Espaldas planas, el trabajo fotográfico de Ariel Silva, nos revela un mundo escondido involuntariamente, una apología a los cuerpos en combate, la fiesta de la gente “común” que se descorporiza y repersonaliza para poder vivir. Los “gladiadores de provincia”, como los llama el autor, personifican un imaginario regional de componentes híbridos entro lo místico, lo rutinario y lo “normal”.

En palabras de Ariel: “En un escenario opacado por la desigualdad social y las pocas oportunidades de desarrollo, surge la lucha libre como divertimento, como paliativo para aliviar las preocupaciones diarias”. Y es que desvincular a los sujetos que luchan —a los luchadores— de su contexto, sería incurrir en la desgracia de limitar el mundo a la falsedad morbosa de la pantalla. Las fotos de Ariel nos muestran el más allá del momento cumbre, lo que se esconde tras los gritos y las palmadas en el pecho, lo que precede a la catarsis del enfrentamiento cuerpo a cuerpo; nos muestran, sí, al luchador ofreciendo el ritual de la pelea, pero nos develan también al hombre de carne y hueso que se entrega voluntariamente a una metamorfosis salvaje, es decir, indispensable.

==============================

- [Consigna 1]:
Reescriba de forma más breve el párrafo del texto sobre Espaldas planas que comienza con «En palabras de Ariel», conservando sus datos principales.
- [Consigna 2]:
Prolongue el texto sobre Espaldas planas a partir de su última oración.

- [Registros de datos]:
==============================

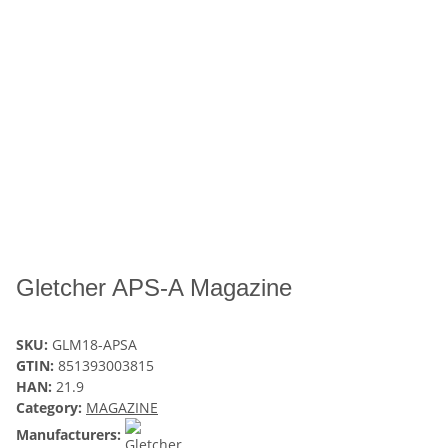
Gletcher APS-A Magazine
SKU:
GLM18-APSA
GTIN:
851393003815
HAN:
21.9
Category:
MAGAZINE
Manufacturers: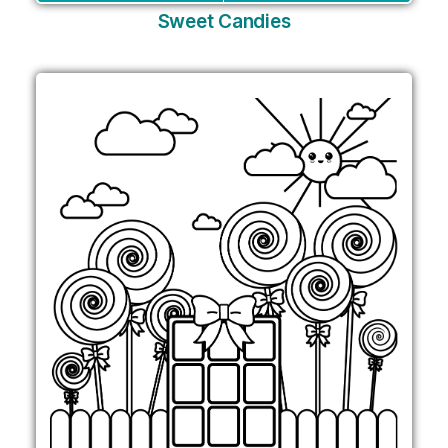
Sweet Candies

==============================

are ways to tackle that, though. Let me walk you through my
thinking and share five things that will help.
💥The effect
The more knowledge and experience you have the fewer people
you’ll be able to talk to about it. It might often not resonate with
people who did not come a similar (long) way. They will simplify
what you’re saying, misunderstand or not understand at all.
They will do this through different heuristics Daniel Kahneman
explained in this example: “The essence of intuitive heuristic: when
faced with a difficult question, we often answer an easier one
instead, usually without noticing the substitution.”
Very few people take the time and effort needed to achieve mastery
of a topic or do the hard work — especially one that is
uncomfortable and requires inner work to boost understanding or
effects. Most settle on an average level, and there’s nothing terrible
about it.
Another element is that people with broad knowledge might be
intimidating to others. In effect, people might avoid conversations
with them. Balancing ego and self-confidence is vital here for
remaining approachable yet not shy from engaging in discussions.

==============================

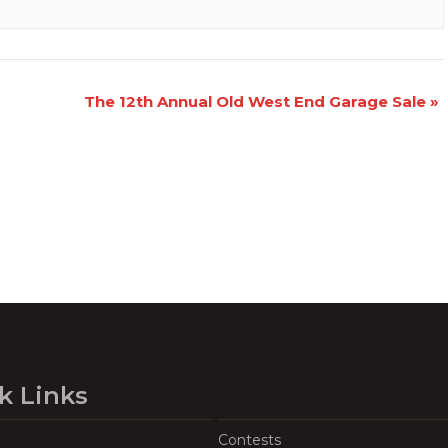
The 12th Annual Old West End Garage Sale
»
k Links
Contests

==============================

- [Espacio de respuesta 1]:
Según Ariel, la lucha libre surge como divertimento y paliativo frente a las preocupaciones diarias, en un escenario marcado por la desigualdad social y las escasas oportunidades de desarrollo. Separar a los luchadores de su contexto reduciría el mundo a la falsedad morbosa de la pantalla. Sus fotos muestran lo que hay más allá del momento cumbre y lo que precede al enfrentamiento: el ritual de la pelea y, también, al hombre de carne y hueso que se entrega voluntariamente a una metamorfosis salvaje e indispensable.

- [Espacio de respuesta 2]:
Vemos en el trabajo visual de Ariel, por ejemplo, los vestidores improvisados, espacio éste en donde nuestros héroes urbanos transforman su cuerpo, espíritu y persona. Tras una sábana, en un tendedero, asoman las botas de los luchadores; no hay lugar, tiempo ni recursos para vestidores profesionales, ésta es una lucha libre muy otra, distinta a la que pinta en el imaginario nacional. Esta lucha que a través de la lente de Ariel atisbamos no se reproduce por rating ni por publicidad, es una expresión espontánea —y, de cierta forma, necesaria— que fecunda en un espacio alejado de la lupa del “interés nacional”.

Según el autor, “la lucha libre en el estado no ha gozado de reconocimiento económico ni se le ha otorgado prestigio ni dignificación como deporte […] también ha sido relegada por las ciencias sociales y el mundo del arte. Las razones de que esto suceda son, básicamente, la gran difusión que se le da a la lucha libre profesional representada por empresas como Triple A y el Consejo Mundial de Lucha Libre, que eclipsan a la lucha que se hace en otros estados; sumar a eso el gran número de dificultades que enfrentan los luchadores locales: la condición económica, el bajo nivel educativo, la falta de espacios y entrenadores, tener que lidiar con más de un empleo, lesiones, etcétera”.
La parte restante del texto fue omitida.